Yes, by way of (what's intended to be) constructive feedback, I didn't
find the editors part of the talk that helpful since I've personally
also settled my choice of editors long since. But then I have a degree
more experience than some other folks in the group, and I'm sure other
people may have found it more useful. It's always difficult in a group
with mixed skills to get the balance right. We've recently had some
reminders of that general difficulty on this list!

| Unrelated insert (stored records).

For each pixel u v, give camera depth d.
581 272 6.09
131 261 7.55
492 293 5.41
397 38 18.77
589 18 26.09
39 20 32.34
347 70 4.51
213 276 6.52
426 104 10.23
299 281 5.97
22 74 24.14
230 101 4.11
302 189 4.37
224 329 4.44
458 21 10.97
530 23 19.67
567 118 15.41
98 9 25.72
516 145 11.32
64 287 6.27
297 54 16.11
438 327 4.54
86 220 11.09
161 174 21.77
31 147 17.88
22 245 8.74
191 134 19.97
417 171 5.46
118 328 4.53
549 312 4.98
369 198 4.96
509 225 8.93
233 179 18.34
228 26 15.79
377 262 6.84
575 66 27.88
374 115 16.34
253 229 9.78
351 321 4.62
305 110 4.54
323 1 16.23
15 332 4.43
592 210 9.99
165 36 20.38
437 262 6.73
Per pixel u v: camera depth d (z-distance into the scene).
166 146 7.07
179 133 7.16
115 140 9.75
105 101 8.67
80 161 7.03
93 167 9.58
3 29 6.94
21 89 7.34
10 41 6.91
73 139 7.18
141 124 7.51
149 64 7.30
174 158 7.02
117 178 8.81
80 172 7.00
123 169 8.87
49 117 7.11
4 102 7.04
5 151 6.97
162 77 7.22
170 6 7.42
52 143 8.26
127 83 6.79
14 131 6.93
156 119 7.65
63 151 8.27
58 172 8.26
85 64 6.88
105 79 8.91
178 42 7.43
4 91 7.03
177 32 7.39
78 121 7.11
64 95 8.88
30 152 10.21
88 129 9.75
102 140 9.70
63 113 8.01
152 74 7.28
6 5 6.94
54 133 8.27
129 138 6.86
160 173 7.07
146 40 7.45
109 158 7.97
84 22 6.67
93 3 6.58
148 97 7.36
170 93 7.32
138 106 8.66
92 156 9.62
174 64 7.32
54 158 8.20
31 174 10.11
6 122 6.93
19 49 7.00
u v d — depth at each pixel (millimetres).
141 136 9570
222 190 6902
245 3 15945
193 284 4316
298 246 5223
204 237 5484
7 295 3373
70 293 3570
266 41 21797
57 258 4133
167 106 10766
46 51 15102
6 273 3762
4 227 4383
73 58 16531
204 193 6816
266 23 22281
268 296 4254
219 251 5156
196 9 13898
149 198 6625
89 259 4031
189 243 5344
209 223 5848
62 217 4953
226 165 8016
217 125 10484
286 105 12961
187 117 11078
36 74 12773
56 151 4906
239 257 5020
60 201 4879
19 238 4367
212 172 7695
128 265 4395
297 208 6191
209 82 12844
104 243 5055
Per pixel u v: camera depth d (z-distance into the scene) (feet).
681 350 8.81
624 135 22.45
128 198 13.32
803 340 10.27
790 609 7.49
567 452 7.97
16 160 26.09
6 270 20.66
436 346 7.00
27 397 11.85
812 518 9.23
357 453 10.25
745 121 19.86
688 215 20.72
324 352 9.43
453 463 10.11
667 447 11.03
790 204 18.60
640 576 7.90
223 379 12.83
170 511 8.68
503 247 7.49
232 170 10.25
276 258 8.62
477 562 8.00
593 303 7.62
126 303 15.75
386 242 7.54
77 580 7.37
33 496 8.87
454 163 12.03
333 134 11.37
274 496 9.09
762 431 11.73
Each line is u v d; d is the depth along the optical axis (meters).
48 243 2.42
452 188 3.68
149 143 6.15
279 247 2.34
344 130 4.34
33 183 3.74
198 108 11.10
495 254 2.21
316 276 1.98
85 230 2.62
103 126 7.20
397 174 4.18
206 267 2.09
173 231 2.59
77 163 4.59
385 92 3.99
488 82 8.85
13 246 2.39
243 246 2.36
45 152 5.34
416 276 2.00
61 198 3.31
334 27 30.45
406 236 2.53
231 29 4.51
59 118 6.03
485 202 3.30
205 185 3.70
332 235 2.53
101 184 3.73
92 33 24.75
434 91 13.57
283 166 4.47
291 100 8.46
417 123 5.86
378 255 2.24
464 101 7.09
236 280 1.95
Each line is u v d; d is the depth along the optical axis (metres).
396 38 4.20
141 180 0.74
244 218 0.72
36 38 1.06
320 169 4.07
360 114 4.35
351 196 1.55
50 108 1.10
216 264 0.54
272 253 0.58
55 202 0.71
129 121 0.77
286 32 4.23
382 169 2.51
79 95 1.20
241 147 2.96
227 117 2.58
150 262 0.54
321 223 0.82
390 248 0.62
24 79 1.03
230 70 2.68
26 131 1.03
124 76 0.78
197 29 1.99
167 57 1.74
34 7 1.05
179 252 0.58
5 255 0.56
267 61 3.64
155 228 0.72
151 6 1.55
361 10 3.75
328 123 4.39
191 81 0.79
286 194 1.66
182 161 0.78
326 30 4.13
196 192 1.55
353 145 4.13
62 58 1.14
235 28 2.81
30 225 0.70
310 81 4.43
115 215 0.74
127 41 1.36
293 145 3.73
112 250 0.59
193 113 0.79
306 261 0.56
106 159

I do applaud Martin
for taking the time to start at the beginning; perhaps the feedback is
that, in future talks, it might be worth a quick poll of the audience
to get a sense of what the right balance is between introductory and
more adventurous topics.

> But things really picked up when we got onto the business of translating from
> various formats into other formats while handling and processing big
> documents, and I got to understand that DocBook is a format, and not a
> program (which I had thought it was - computers, I sometimes think I know
> nothing about them...), and the way the formats are related to each other
> (most derived from SGML) and the history of SGML (much older than I thought)
> and clearly Martin has done a lot of work on this stuff. Thank You Martin, it
> was excellent, and I understand the process a whole lot better now, and am
> glad to be familiar with Linux's ways of dealing with it, even if there is a
> rather bewildering choice of them....
Indeed. Appetite well & truly whetted.  Martin, you did offer to
bundle up some of the web URLs and documents you mentioned and forward
them to the list. If you have time, that would be most helpful.